**ACTION ITEM**
Rewrite the data below, changing every "Calculator" to "Estimator" and leaving everything else the same.
** DATA FOR REVIEW follows **
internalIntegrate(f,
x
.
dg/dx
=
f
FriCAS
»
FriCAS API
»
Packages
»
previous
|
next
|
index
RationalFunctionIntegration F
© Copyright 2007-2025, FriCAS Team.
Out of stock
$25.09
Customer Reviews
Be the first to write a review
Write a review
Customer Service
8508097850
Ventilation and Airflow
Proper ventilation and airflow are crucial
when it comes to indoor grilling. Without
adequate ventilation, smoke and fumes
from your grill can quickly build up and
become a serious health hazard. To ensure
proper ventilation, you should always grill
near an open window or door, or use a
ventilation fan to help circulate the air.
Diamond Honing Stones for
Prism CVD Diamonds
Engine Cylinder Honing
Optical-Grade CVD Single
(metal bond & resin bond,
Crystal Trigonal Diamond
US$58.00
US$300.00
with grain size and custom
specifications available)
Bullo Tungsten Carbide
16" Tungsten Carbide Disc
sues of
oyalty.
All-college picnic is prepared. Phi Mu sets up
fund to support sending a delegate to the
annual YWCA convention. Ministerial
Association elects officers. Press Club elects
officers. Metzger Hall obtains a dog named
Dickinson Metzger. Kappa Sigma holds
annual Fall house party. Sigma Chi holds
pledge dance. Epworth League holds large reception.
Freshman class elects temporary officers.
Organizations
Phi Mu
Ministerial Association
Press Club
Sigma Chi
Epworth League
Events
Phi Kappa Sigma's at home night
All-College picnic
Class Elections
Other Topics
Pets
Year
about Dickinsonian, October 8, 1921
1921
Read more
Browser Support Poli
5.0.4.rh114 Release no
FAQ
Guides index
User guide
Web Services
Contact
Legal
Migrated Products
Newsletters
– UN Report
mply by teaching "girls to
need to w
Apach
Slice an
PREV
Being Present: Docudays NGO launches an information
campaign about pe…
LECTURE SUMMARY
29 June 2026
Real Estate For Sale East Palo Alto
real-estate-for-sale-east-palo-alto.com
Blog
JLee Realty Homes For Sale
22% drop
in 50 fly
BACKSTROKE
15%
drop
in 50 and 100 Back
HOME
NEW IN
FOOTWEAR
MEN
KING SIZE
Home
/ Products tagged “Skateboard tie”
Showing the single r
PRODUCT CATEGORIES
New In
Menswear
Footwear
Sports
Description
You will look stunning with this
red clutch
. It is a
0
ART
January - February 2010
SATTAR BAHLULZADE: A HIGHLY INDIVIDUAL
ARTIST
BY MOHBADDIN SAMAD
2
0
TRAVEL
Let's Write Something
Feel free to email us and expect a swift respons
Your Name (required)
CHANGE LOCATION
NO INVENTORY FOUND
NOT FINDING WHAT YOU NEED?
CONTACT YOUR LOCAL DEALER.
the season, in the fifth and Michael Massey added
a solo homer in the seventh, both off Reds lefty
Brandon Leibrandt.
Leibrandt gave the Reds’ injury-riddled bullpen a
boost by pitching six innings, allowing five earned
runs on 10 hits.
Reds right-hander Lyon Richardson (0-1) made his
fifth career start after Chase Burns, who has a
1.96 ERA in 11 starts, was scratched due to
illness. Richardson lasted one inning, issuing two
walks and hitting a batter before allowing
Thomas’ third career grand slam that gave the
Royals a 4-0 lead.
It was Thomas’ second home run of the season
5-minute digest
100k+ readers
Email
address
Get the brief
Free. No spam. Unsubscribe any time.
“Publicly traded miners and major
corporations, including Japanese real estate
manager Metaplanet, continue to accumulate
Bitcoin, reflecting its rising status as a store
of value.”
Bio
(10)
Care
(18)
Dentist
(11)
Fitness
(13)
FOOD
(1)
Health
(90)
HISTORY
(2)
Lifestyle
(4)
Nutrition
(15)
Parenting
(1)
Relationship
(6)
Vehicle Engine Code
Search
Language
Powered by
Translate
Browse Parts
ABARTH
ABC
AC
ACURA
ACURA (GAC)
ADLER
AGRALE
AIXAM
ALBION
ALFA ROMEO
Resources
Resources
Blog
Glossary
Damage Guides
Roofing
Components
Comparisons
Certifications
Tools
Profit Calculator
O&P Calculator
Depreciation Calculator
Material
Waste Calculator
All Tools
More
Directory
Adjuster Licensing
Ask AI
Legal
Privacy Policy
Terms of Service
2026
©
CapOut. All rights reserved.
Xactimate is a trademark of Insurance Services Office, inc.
** End of DATA FOR REVIEW **
**SOLVED PROBLEM**
internalIntegrate(f,
x
.
dg/dx
=
f
FriCAS
»
FriCAS API
»
Packages
»
previous
|
next
|
index
RationalFunctionIntegration F
© Copyright 2007-2025, FriCAS Team.
Out of stock
$25.09
Customer Reviews
Be the first to write a review
Write a review
Customer Service
8508097850
Ventilation and Airflow
Proper ventilation and airflow are crucial
when it comes to indoor grilling. Without
adequate ventilation, smoke and fumes
from your grill can quickly build up and
become a serious health hazard. To ensure
proper ventilation, you should always grill
near an open window or door, or use a
ventilation fan to help circulate the air.
Diamond Honing Stones for
Prism CVD Diamonds
Engine Cylinder Honing
Optical-Grade CVD Single
(metal bond & resin bond,
Crystal Trigonal Diamond
US$58.00
US$300.00
with grain size and custom
specifications available)
Bullo Tungsten Carbide
16" Tungsten Carbide Disc
sues of
oyalty.
All-college picnic is prepared. Phi Mu sets up
fund to support sending a delegate to the
annual YWCA convention. Ministerial
Association elects officers. Press Club elects
officers. Metzger Hall obtains a dog named
Dickinson Metzger. Kappa Sigma holds
annual Fall house party. Sigma Chi holds
pledge dance. Epworth League holds large reception.
Freshman class elects temporary officers.
Organizations
Phi Mu
Ministerial Association
Press Club
Sigma Chi
Epworth League
Events
Phi Kappa Sigma's at home night
All-College picnic
Class Elections
Other Topics
Pets
Year
about Dickinsonian, October 8, 1921
1921
Read more
Browser Support Poli
5.0.4.rh114 Release no
FAQ
Guides index
User guide
Web Services
Contact
Legal
Migrated Products
Newsletters
– UN Report
mply by teaching "girls to
need to w
Apach
Slice an
PREV
Being Present: Docudays NGO launches an information
campaign about pe…
LECTURE SUMMARY
29 June 2026
Real Estate For Sale East Palo Alto
real-estate-for-sale-east-palo-alto.com
Blog
JLee Realty Homes For Sale
22% drop
in 50 fly
BACKSTROKE
15%
drop
in 50 and 100 Back
HOME
NEW IN
FOOTWEAR
MEN
KING SIZE
Home
/ Products tagged “Skateboard tie”
Showing the single r
PRODUCT CATEGORIES
New In
Menswear
Footwear
Sports
Description
You will look stunning with this
red clutch
. It is a
0
ART
January - February 2010
SATTAR BAHLULZADE: A HIGHLY INDIVIDUAL
ARTIST
BY MOHBADDIN SAMAD
2
0
TRAVEL
Let's Write Something
Feel free to email us and expect a swift respons
Your Name (required)
CHANGE LOCATION
NO INVENTORY FOUND
NOT FINDING WHAT YOU NEED?
CONTACT YOUR LOCAL DEALER.
the season, in the fifth and Michael Massey added
a solo homer in the seventh, both off Reds lefty
Brandon Leibrandt.
Leibrandt gave the Reds’ injury-riddled bullpen a
boost by pitching six innings, allowing five earned
runs on 10 hits.
Reds right-hander Lyon Richardson (0-1) made his
fifth career start after Chase Burns, who has a
1.96 ERA in 11 starts, was scratched due to
illness. Richardson lasted one inning, issuing two
walks and hitting a batter before allowing
Thomas’ third career grand slam that gave the
Royals a 4-0 lead.
It was Thomas’ second home run of the season
5-minute digest
100k+ readers
Email
address
Get the brief
Free. No spam. Unsubscribe any time.
“Publicly traded miners and major
corporations, including Japanese real estate
manager Metaplanet, continue to accumulate
Bitcoin, reflecting its rising status as a store
of value.”
Bio
(10)
Care
(18)
Dentist
(11)
Fitness
(13)
FOOD
(1)
Health
(90)
HISTORY
(2)
Lifestyle
(4)
Nutrition
(15)
Parenting
(1)
Relationship
(6)
Vehicle Engine Code
Search
Language
Powered by
Translate
Browse Parts
ABARTH
ABC
AC
ACURA
ACURA (GAC)
ADLER
AGRALE
AIXAM
ALBION
ALFA ROMEO
Resources
Resources
Blog
Glossary
Damage Guides
Roofing
Components
Comparisons
Certifications
Tools
Profit Estimator
O&P Estimator
Depreciation Estimator
Material
Waste Estimator
All Tools
More
Directory
Adjuster Licensing
Ask AI
Legal
Privacy Policy
Terms of Service
2026
©
CapOut. All rights reserved.
Xactimate is a trademark of Insurance Services Office, inc.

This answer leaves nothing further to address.